The policy coverage and all associated benefits will remain in force during the grace period.
|Policy Revival||If the Childsurance policy has lapsed or acquired paid-up value, policyholders can revive the policy within two years, starting from the due date of the first unpaid premium.|
|Nomination||Under the provisions of Section 39 of the Insurance Act, 1938, policy holder can nominate another person to receive the benefits of the policy, following death of the policyholder.|
|Policy Loan||Once the policy has acquired Surrender Value, the policyholder may avail a loan from IDBI Federal. The amount of loan granted will be fixed at 85% of the surrender value of the policy. The minimum amount of the loan provided will be Rs 5,000. Rate of interest is subject to change from time to time and will always be 3% above the 10 year Government security. It will be reviewed after every 6 months.|
|Min. Sum Assured||Minimum sum assured to be given will be decided on the basis of the minimum premium amount.|
|Max Sum Assured||There is no cap on the maximum limit of the sum assured amount (subject to underwriting).|
- Freedom to Choose Your Policy Term –As a policyholder, you have the freedom to choose between 2 policy terms, in order to obtain the maximum benefit of timely payout, especially for your child’s academic pursuits. You can choose from a 10 year term or a 25 year term for the Childsurance policy.
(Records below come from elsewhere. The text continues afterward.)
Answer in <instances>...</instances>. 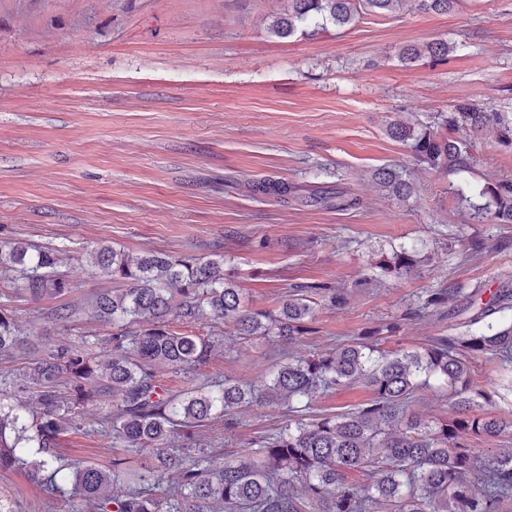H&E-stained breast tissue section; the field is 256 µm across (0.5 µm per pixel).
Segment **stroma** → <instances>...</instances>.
<instances>
[{
	"label": "stroma",
	"instance_id": "1",
	"mask_svg": "<svg viewBox=\"0 0 512 512\" xmlns=\"http://www.w3.org/2000/svg\"><path fill=\"white\" fill-rule=\"evenodd\" d=\"M289 0H0V242L61 250L70 322L51 321L56 302L26 295L0 275V309L27 350L0 356V379L47 349L102 340L112 328L82 308L112 287L83 256L105 242L129 254L157 251L224 258L249 308L279 307L299 285L344 289L342 307H319L300 342L239 339L229 324L198 381L258 380L288 358L324 351L395 325L388 349L418 350L445 336L472 289L490 297L512 280V224L479 223L458 202L487 183L512 181V148L471 141L466 172L430 170L385 133L398 118L430 126L459 102L512 113V0H461L446 14L413 7L271 34ZM447 41L442 59L406 63L407 46ZM408 179L399 199L374 180L380 168ZM287 182V200L256 182ZM344 190L346 211L323 200ZM479 240L481 252L470 244ZM419 262L402 277L373 266L399 246ZM453 297L416 315L421 296ZM473 369L484 411L512 414L503 382L512 367L483 356ZM363 385L317 397L307 418L365 403ZM289 421L284 407L236 409L195 429L189 450L210 449L212 468ZM68 460L111 466L126 457L86 423L64 436ZM0 498L14 512H86L80 498H49L22 472H0Z\"/></svg>",
	"mask_w": 512,
	"mask_h": 512
}]
</instances>
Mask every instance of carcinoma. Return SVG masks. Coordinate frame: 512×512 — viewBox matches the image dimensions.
Here are the masks:
<instances>
[{
    "label": "carcinoma",
    "instance_id": "obj_1",
    "mask_svg": "<svg viewBox=\"0 0 512 512\" xmlns=\"http://www.w3.org/2000/svg\"><path fill=\"white\" fill-rule=\"evenodd\" d=\"M459 0H291L274 33L287 37L301 24L329 20L347 26L360 13L385 14L413 3L421 11L447 13ZM442 58L448 43L410 46L402 57ZM451 132L473 135L494 130L498 142L512 146V114L469 103L455 105L443 119ZM392 139L405 143L431 169L470 166L467 141L429 127L416 130L393 120ZM375 180L401 197L413 187L398 172L380 168ZM255 190L288 196V184L264 180ZM465 198L472 217L512 224V182L489 184ZM358 198L338 190L327 203L338 211ZM417 249L400 247L377 263L382 273L402 276L417 264ZM87 261L123 287L89 298L93 315L117 328L103 359L87 341L58 347L30 363L20 383L0 388V471H22L51 496L67 491L93 504V512H507L512 506V452L478 454L465 439L496 438L512 429V417L474 412L482 386L472 360L492 355L512 364V289L500 288L488 301H469L457 336H441L420 351H386L382 332L279 366L257 382L214 381L176 393L160 376L188 373L206 364L214 341L193 331L210 318L230 320L240 336H273L298 341L315 315V297L337 307L346 302L339 289L300 286L276 310H251L241 289L224 273V256L145 252L132 256L100 245ZM62 258L53 249L0 244V273H16L35 300L61 299L49 319L70 320L79 305L67 300L70 284L58 271ZM176 313L186 331L171 329ZM24 341L12 318L0 310V356L20 350ZM436 380L450 388L454 417L434 425L411 411L415 392ZM362 384L369 402L353 411L305 420L313 396ZM285 405L298 419L252 443L244 453L209 468V452L176 446L197 427L227 416L238 406ZM112 434L127 450L148 462L115 458L112 467L85 461L61 463L57 448L74 420ZM350 471L367 483L346 482ZM301 486L303 494L296 493Z\"/></svg>",
    "mask_w": 512,
    "mask_h": 512
}]
</instances>
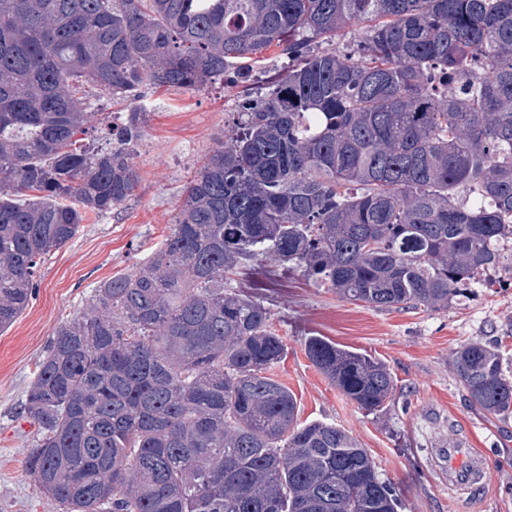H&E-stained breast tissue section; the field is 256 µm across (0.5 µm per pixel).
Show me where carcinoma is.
Returning a JSON list of instances; mask_svg holds the SVG:
<instances>
[{"mask_svg": "<svg viewBox=\"0 0 512 512\" xmlns=\"http://www.w3.org/2000/svg\"><path fill=\"white\" fill-rule=\"evenodd\" d=\"M350 49H321L352 25ZM275 46L283 70L262 66ZM236 69L238 120L163 245L100 283L37 367L25 471L63 512H398L351 434L298 422L284 352L234 286L266 261L348 302L439 310L512 272V0H0V332L87 214L140 175L145 113L80 144L91 85L195 88ZM306 355L383 412L386 364L322 336ZM470 406L512 417L495 343L451 355Z\"/></svg>", "mask_w": 512, "mask_h": 512, "instance_id": "carcinoma-1", "label": "carcinoma"}]
</instances>
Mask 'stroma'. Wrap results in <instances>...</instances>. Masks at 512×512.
<instances>
[{
    "instance_id": "35a3bbf8",
    "label": "stroma",
    "mask_w": 512,
    "mask_h": 512,
    "mask_svg": "<svg viewBox=\"0 0 512 512\" xmlns=\"http://www.w3.org/2000/svg\"><path fill=\"white\" fill-rule=\"evenodd\" d=\"M236 72L198 88L148 90L138 105L91 95L87 138L109 149L108 127L132 108L146 130L132 152L141 179L116 211L87 215L80 233L39 270L35 299L0 333V512H54L25 472L35 432L19 420L20 404L59 327L84 316L94 288L133 270L170 234L184 190L206 157L224 143L237 118ZM248 295L270 312L284 355L269 371L295 395L300 422L323 420L351 433L395 488L399 512H459L464 494L448 490L429 465L433 448L459 433L488 459L489 488L468 512H512V419L471 407L449 361L452 351L482 339L498 343L512 377V279L477 288L448 308L378 309L341 300L301 274L249 277ZM383 361L397 385L382 414L360 409L309 361L307 337Z\"/></svg>"
}]
</instances>
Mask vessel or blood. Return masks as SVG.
Here are the masks:
<instances>
[{"instance_id": "1", "label": "vessel or blood", "mask_w": 512, "mask_h": 512, "mask_svg": "<svg viewBox=\"0 0 512 512\" xmlns=\"http://www.w3.org/2000/svg\"><path fill=\"white\" fill-rule=\"evenodd\" d=\"M433 466L449 489H460L475 497L487 490L485 455L482 450L469 447L465 437H453L450 448L435 458Z\"/></svg>"}]
</instances>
- Choice of Premium Payment Terms – For premium payment, the Childsurance policy gives you the flexibility to choose from two plans according to your needs. Under the Limited payment option, policyholders only need to pay the premium for a period which is 5 years less than the term of the policy. For instance, if the term of your policy is 15 years, then the premium only needs to be paid for a period of 10 years. Under the Regular payment option, the term of premium payment will remain the same as the term of the policy. So, if the policy is taken for 15 years, then the premium payment term will also be for 15 years.
- Freedom to Choose Premium Amount – The minimum amount of premium to be paid for yearly installments is Rs 10,000 and Rs 1000 for monthly installments. This premium amount does not include service tax or education cess. For monthly installments, a loading factor of 0.09 is applicable.
- Tax Benefits – Premiums which you pay towards your Childsurance policy are eligible for deduction under the provisions of Section 80C of the Income Tax Act, 1961 (premiums up to the amount of Rs 1 lakh, including other eligible investments). Also, the amount of maturity benefit and death benefit received is exempt from tax under Section 10 (10D) of the Income Tax Act, 1961.